# EXERCISE AIM
Only the stretch of the listing below that runs from the line with "### OOK Signal Device Decoders" through the line with "### Code Development Issues" is to be printed, exactly and with both ends.

----

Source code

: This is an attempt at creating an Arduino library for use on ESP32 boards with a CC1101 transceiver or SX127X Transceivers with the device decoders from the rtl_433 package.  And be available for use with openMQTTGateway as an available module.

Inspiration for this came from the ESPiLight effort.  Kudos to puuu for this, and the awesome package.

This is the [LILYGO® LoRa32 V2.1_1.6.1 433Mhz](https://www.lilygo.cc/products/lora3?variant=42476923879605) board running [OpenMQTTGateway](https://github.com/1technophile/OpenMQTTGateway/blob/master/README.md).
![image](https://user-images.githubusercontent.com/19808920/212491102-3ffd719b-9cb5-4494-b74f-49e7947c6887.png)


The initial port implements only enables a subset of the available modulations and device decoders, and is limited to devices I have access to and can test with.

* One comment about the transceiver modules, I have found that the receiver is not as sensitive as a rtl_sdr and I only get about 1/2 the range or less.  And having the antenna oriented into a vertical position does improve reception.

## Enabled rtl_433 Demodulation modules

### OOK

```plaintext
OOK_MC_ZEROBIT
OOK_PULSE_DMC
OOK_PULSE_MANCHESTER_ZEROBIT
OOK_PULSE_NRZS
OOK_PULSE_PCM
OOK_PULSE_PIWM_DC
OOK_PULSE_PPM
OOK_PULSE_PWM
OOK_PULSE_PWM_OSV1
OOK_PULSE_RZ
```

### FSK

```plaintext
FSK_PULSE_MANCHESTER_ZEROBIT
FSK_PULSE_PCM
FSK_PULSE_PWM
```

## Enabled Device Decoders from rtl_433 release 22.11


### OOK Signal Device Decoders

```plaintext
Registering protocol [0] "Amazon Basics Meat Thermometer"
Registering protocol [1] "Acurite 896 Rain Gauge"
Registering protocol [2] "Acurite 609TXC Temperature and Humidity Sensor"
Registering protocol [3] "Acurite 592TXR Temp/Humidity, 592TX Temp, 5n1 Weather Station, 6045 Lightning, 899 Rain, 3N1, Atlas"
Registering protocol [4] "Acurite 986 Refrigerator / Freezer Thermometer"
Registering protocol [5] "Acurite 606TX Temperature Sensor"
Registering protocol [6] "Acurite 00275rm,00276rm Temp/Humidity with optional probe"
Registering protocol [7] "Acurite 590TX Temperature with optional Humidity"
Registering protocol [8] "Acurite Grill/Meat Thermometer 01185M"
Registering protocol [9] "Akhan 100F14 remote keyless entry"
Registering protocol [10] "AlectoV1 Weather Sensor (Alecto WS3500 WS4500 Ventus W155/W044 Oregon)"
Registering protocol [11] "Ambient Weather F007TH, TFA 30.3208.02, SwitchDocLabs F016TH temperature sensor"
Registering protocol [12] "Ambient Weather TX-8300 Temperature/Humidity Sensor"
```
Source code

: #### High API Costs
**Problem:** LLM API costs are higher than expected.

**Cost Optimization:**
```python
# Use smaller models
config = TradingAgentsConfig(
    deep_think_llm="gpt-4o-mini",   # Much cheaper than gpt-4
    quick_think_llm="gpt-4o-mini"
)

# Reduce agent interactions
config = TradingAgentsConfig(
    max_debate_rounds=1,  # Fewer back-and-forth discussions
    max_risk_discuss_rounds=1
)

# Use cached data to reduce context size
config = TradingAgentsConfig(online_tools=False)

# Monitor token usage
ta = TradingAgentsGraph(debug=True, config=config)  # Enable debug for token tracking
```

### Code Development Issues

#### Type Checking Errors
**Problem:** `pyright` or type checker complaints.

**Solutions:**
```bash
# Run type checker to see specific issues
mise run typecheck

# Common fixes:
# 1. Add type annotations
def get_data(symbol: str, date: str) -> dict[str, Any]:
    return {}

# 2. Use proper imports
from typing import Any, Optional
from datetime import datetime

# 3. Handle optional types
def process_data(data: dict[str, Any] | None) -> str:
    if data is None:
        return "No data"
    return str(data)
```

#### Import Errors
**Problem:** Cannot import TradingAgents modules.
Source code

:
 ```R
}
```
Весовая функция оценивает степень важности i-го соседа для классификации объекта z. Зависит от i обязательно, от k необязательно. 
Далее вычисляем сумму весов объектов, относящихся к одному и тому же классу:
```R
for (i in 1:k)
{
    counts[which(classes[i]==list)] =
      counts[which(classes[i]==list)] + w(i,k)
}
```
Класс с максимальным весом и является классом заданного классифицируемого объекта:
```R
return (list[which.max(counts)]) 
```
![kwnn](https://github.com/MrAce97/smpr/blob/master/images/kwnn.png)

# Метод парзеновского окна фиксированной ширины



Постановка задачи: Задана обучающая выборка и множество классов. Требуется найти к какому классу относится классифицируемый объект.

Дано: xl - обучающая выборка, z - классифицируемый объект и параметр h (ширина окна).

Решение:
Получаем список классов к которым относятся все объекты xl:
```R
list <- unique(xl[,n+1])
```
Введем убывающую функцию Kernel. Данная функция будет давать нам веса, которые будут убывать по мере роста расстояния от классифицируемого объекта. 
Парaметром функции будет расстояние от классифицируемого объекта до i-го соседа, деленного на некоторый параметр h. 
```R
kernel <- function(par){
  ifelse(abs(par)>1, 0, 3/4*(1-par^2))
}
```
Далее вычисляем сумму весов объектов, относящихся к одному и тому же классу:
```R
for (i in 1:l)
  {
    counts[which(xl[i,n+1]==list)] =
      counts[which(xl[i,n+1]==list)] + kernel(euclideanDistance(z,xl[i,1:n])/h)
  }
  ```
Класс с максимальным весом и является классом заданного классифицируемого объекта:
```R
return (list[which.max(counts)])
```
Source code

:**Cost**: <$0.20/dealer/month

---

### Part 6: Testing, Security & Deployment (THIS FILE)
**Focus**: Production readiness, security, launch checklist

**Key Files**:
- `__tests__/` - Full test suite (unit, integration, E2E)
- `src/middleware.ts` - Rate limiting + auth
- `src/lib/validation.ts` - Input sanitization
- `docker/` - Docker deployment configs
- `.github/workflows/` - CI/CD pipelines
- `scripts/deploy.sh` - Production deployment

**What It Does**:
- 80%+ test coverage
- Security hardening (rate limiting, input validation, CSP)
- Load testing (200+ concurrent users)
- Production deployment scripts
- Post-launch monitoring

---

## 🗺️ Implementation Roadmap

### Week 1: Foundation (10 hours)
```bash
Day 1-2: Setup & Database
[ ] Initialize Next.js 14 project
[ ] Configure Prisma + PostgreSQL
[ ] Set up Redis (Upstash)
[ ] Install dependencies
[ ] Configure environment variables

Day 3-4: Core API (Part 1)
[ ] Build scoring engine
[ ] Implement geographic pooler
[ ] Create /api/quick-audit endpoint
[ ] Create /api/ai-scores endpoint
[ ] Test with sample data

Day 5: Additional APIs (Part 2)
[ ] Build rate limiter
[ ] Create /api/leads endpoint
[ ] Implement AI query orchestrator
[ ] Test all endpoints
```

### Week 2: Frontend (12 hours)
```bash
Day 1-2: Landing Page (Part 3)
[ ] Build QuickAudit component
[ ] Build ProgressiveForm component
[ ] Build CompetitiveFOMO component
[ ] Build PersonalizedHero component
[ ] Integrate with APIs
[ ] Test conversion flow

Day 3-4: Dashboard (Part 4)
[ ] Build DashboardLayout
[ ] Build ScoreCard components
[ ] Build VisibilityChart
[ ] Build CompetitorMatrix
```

----

# COMPLETED TASK
### OOK Signal Device Decoders

```plaintext
Registering protocol [0] "Amazon Basics Meat Thermometer"
Registering protocol [1] "Acurite 896 Rain Gauge"
Registering protocol [2] "Acurite 609TXC Temperature and Humidity Sensor"
Registering protocol [3] "Acurite 592TXR Temp/Humidity, 592TX Temp, 5n1 Weather Station, 6045 Lightning, 899 Rain, 3N1, Atlas"
Registering protocol [4] "Acurite 986 Refrigerator / Freezer Thermometer"
Registering protocol [5] "Acurite 606TX Temperature Sensor"
Registering protocol [6] "Acurite 00275rm,00276rm Temp/Humidity with optional probe"
Registering protocol [7] "Acurite 590TX Temperature with optional Humidity"
Registering protocol [8] "Acurite Grill/Meat Thermometer 01185M"
Registering protocol [9] "Akhan 100F14 remote keyless entry"
Registering protocol [10] "AlectoV1 Weather Sensor (Alecto WS3500 WS4500 Ventus W155/W044 Oregon)"
Registering protocol [11] "Ambient Weather F007TH, TFA 30.3208.02, SwitchDocLabs F016TH temperature sensor"
Registering protocol [12] "Ambient Weather TX-8300 Temperature/Humidity Sensor"
```
Source code

: #### High API Costs
**Problem:** LLM API costs are higher than expected.

**Cost Optimization:**
```python
# Use smaller models
config = TradingAgentsConfig(
    deep_think_llm="gpt-4o-mini",   # Much cheaper than gpt-4
    quick_think_llm="gpt-4o-mini"
)

# Reduce agent interactions
config = TradingAgentsConfig(
    max_debate_rounds=1,  # Fewer back-and-forth discussions
    max_risk_discuss_rounds=1
)

# Use cached data to reduce context size
config = TradingAgentsConfig(online_tools=False)

# Monitor token usage
ta = TradingAgentsGraph(debug=True, config=config)  # Enable debug for token tracking
```

### Code Development Issues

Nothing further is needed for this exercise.